Unexpected, personal and eclectic. These three words were carefully chosen as the slogan for a cinematic celebration reflecting not only one country, but the thousands of years of history and culture that country represents.
The Israel Film Festival, hosted by Hillel at Ithaca College, the Jewish Studies Program, the Roy H. Park School of Communications and the Center for Academic Excellence, will take place March 1–2. The festival will explore the theme of multiculturalism through three distinctive, modern Israeli films: “The Ballad for Weeping Spring,” “Flood” and “Garden of Eden.”
Mirit Hadar, professor in the Department of Modern Languages and Literatures, said her interest in bringing a festival to the college was piqued when she saw Israeli films at other film festivals over the past few years and was interested in spreading their messages to a broader audience.
“I go to the other Israeli film festival [in New York City] every year,” she said. “I am very interested in what Israeli film can offer the world.”
When Igor Khokhlov became the director of Hillel this past summer, he and Hadar soon recognized their shared dream of exposing the college to Israeli film, he said.
“In the first meeting I had with Mirit, simultaneously we both said, ‘We want to bring in a film festival!’” Khokhlov said.
Israeli Culture Through Films, a course taught by Hadar, quickly became a favorite among students.
“Students are interested to learn about the conflict happening there,” Hadar said. “They want to know more about the diverse population in Israel, and that’s the focus not only on the course but on the festival.”
One of her students, sophomore Eli Hayes, became involved with the festival when Hadar asked him to make an informal trailer of the three featured films.
“Not a lot of people know specifics about what’s going on in Israel,” Hayes said. “I think this is a good opportunity for kids to go and see firsthand what certain artists’ perspective is on the conflict.”
When choosing the films, the goal was both to incorporate many different elements of Israeli culture and to provide common ground for a wide range of students at the college.
“We want to show how many different layers of cultural mosaic Israel has in itself, and through these movies we are following this pattern and making sure that all of these layers are weaved in between each other,” Khokhlov said.
The first film, “The Ballad of Weeping Spring,” is a fantasy story about the formation of an orchestra, where the characters are defined by their morals, not by belonging to any race or culture. Khokhlov hopes that this film will appeal to music majors because of its focus on Israeli traditional music.
The second film, “The Flood,” explores the relationship between two brothers in modern-day Israel, the elder of whom is autistic. By dealing with issues of family strife and childhood psychology, Hadar said this film may provide a new perspective for those interested in social work or teaching.
“Garden of Eden,” the final film in the series, explores how one public park in Israel is used by a diverse range of citizens. The documentary shows the park’s role changing throughout the seasons in the lives of hasidic Jews and swanky, night-life residents of Tel Aviv alike. Even Hadar and her son appear briefly in the film, which Khokhlov said he hopes many documentary studies majors will learn from.

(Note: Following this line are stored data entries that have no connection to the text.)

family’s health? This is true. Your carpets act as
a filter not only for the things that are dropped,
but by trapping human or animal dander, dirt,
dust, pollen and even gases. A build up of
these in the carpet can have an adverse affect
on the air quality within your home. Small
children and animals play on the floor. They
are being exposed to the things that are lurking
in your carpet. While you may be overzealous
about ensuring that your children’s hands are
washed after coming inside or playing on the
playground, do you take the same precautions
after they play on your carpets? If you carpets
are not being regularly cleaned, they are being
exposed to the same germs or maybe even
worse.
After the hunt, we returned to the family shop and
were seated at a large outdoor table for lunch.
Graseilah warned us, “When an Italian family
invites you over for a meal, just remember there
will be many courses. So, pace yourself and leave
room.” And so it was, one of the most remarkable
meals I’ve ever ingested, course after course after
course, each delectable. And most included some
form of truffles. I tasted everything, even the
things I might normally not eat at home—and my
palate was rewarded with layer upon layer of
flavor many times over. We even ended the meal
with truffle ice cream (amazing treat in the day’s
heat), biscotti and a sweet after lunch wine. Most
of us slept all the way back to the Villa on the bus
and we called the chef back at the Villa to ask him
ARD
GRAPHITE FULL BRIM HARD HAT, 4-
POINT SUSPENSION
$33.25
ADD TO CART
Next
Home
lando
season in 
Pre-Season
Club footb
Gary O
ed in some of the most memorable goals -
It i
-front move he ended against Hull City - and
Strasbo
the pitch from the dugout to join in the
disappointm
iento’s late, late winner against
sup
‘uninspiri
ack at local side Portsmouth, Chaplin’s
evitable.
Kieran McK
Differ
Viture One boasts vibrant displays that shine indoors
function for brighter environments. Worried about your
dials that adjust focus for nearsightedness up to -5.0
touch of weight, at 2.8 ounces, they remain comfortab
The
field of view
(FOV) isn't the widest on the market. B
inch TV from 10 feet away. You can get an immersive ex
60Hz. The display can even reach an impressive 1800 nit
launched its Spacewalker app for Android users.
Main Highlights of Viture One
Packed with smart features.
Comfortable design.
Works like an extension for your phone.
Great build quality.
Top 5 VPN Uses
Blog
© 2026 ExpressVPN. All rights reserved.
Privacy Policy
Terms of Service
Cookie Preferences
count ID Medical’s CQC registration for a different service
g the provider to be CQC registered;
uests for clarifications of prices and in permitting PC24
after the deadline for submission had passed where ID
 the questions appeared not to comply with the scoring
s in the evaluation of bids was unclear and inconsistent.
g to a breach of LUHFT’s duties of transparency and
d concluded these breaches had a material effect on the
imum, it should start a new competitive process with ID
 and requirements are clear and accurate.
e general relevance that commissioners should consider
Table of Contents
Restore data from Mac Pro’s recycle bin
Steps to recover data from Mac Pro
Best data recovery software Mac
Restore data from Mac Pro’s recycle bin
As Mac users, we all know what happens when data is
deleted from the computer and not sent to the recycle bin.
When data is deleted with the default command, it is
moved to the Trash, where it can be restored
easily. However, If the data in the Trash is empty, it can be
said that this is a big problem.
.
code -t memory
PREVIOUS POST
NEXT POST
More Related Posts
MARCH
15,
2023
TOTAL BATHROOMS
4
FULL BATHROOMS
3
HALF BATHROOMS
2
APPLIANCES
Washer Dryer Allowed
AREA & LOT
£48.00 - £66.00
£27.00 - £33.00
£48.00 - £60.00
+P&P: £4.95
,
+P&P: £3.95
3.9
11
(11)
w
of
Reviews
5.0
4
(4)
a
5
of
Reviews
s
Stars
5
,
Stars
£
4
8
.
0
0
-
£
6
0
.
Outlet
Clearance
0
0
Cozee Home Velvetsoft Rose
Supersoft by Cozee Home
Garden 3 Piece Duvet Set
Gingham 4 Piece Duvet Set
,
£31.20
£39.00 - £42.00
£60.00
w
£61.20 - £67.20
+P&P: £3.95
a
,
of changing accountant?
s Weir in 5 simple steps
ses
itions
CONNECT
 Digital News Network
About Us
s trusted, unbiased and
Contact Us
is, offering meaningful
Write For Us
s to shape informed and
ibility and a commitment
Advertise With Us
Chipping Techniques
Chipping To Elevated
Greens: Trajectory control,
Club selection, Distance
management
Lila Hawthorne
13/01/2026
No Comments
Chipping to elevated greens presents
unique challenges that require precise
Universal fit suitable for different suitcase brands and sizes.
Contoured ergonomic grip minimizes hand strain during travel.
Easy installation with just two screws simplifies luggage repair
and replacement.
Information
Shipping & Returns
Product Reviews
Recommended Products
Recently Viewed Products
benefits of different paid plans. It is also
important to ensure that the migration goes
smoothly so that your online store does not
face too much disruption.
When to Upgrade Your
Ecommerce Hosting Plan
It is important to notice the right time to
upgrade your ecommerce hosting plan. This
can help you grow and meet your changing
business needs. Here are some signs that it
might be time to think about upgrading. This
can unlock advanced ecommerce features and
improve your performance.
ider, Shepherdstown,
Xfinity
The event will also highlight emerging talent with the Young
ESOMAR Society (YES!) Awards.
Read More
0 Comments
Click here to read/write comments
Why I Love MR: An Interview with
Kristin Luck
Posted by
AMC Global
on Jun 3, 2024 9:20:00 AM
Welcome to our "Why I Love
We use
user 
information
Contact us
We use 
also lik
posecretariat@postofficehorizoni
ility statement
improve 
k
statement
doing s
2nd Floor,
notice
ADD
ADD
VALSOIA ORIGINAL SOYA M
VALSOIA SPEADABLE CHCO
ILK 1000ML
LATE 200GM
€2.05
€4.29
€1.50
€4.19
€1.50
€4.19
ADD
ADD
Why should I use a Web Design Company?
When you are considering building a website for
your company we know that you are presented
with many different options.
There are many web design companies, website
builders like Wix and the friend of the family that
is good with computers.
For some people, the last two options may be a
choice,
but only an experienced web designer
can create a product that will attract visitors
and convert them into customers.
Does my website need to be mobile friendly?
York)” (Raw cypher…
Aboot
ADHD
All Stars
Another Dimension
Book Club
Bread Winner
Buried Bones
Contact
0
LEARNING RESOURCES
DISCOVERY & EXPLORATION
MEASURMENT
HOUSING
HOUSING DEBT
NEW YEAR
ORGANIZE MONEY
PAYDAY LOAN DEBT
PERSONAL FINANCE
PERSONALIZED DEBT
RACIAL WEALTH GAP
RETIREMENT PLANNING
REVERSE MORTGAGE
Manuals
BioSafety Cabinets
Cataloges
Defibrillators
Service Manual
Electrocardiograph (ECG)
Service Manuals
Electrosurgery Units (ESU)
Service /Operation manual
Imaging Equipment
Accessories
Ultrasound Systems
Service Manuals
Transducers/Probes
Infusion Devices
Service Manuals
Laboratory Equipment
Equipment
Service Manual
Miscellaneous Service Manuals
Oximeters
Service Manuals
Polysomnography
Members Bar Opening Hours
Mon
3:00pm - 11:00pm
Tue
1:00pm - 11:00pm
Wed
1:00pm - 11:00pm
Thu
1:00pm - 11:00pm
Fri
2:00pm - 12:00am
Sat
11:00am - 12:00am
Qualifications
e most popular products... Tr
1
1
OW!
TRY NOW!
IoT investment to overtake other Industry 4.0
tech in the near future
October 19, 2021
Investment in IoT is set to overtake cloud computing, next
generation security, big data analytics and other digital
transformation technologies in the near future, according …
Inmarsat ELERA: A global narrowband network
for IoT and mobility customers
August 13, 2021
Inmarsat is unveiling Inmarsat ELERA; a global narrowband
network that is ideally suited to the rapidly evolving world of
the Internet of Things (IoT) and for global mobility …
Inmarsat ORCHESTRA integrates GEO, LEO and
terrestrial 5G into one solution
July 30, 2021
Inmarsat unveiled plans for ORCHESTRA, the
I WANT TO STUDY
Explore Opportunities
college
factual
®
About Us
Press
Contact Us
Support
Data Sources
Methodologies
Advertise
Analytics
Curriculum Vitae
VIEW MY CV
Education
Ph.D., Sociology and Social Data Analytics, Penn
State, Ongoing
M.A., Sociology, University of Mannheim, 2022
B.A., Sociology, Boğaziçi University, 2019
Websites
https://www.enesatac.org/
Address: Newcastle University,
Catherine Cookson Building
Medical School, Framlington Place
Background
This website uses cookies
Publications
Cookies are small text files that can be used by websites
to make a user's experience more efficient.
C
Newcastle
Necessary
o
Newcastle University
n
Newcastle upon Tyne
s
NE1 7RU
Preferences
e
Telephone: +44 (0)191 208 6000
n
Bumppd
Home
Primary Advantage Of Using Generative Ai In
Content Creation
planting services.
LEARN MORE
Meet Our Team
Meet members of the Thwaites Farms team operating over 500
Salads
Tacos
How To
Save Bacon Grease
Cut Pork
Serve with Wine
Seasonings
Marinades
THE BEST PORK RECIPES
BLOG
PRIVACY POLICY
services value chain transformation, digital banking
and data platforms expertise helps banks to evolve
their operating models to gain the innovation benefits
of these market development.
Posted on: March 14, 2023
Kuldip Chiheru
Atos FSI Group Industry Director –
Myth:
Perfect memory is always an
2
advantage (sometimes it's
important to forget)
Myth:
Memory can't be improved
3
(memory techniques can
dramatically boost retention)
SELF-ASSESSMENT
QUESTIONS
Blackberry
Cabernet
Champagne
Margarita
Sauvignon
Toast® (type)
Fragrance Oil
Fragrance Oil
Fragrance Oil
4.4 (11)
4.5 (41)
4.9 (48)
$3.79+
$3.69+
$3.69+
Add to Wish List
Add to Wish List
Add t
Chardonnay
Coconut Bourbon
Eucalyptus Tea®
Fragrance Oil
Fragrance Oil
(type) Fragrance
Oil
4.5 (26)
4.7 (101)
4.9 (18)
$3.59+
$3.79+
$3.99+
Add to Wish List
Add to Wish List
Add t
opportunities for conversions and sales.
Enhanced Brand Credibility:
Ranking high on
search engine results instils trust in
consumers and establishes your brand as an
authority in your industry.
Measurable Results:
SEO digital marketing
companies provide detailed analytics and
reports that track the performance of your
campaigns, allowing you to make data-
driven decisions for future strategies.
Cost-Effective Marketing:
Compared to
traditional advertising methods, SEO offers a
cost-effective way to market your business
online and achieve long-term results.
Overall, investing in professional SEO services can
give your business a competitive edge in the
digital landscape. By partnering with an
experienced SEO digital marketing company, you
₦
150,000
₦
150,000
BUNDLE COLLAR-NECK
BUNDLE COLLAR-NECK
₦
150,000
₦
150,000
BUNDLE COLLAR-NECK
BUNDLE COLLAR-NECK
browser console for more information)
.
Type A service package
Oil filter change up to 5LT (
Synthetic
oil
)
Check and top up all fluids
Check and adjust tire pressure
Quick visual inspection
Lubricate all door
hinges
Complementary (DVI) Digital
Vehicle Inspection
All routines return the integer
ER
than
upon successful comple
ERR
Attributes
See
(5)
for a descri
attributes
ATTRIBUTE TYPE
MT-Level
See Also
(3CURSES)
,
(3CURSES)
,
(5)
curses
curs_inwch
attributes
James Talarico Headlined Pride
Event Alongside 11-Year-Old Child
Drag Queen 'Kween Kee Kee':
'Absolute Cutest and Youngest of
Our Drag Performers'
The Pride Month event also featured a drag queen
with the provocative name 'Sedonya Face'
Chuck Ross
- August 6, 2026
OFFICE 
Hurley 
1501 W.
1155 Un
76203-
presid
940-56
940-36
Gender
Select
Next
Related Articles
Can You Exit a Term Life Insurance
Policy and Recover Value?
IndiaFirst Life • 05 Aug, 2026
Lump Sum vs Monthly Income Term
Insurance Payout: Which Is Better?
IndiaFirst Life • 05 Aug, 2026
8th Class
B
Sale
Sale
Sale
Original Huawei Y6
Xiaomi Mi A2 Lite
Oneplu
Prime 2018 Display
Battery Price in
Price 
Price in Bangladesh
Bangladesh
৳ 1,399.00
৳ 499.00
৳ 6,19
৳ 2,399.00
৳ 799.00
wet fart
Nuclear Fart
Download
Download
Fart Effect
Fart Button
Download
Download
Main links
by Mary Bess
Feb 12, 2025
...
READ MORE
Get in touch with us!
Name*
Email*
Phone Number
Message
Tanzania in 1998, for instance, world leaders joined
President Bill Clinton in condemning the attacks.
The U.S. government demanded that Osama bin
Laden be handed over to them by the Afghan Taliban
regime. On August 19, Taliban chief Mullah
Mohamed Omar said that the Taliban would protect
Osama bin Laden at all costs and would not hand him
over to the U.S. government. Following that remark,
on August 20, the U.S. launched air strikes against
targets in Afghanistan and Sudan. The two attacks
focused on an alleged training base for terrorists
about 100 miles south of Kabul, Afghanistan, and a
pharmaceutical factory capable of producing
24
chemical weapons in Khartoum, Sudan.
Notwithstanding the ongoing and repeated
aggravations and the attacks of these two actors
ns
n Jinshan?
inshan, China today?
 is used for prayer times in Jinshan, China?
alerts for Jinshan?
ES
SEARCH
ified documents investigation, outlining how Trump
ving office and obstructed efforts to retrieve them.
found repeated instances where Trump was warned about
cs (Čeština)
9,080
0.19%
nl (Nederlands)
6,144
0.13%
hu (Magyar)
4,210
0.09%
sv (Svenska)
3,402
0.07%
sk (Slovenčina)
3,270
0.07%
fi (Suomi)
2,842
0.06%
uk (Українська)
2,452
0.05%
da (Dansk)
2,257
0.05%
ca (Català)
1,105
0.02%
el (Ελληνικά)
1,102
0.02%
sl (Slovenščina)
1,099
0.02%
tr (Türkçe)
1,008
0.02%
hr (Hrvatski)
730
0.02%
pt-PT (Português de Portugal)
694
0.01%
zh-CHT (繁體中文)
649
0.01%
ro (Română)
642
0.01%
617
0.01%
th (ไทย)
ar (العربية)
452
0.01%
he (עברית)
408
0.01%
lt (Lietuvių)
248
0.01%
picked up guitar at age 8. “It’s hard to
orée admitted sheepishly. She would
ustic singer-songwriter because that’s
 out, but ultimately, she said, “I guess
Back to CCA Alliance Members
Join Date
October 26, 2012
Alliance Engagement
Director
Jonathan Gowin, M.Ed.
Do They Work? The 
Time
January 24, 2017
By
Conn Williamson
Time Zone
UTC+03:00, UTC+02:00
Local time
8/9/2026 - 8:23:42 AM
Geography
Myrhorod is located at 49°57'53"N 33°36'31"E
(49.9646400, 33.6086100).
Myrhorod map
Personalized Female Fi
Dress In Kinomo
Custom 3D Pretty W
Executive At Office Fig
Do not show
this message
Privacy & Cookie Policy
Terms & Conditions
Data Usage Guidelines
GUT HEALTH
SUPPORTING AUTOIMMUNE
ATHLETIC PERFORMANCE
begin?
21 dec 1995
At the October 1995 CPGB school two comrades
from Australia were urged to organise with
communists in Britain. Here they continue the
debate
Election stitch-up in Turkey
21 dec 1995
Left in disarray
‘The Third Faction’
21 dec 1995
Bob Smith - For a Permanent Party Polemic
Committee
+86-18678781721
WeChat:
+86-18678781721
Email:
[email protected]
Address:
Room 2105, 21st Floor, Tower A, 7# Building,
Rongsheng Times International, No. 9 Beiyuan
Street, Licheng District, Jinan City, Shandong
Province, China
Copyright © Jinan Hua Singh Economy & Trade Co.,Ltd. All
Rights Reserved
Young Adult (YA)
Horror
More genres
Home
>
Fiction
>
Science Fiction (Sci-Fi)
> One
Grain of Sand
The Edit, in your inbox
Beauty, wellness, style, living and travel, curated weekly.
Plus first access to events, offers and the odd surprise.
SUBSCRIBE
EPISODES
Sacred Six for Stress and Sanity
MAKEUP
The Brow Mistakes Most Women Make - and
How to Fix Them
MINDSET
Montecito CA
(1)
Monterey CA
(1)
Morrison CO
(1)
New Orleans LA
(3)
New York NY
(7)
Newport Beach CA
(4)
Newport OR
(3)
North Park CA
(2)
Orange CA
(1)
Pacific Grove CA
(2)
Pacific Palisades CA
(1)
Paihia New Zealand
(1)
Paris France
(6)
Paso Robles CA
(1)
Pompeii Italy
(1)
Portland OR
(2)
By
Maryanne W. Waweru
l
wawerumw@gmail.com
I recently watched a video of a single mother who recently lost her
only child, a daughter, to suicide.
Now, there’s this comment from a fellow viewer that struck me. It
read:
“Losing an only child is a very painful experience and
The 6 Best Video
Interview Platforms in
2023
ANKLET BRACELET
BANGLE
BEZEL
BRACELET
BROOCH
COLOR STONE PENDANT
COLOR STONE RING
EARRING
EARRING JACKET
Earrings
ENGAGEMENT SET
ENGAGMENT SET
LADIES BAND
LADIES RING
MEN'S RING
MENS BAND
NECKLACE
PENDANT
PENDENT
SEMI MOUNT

“The fact that it’s the Israel film festival is not the goal — the fact that we are dealing with issues of multiculturalism is what we want to emphasize,” Khokhlov said.
Following each screening, a panel will discuss one of the major themes presented in the film. Speakers include Deborah Starr, an expert in Jewish and Arab identities, associate professor of modern Arabic and Hebrew literature and film in the Department of Near Eastern Studies at Cornell University and the director of Cornell’s program of Jewish Studies; and Jessie Kranowitz ’12, program coordinator at Hillel who works with children with disabilities in the Ithaca area.
Hadar said Israeli film has recently gained attention in the international film industry, showing at many film festivals across the country.
“As we speak, these three films are being screened all over the nation in major film festivals,” Hadar said. “One of the biggest film festivals in LA is screening ‘The Ballad for Weeping Spring’ as a premiere … we are presenting the same film.”
Not only do these films have a cultural and personal value, Khokhlov said, but they are also a major part of the modern film scene.
“Israel film culture and scene exploded recently, maybe in the past five years,” Khokhlov said. “We want to make sure that as we are here, far away from most major film festivals, we can still show some of the great films here and discuss in the panels and expose people to different parts of Israel that we don’t necessarily talk about.”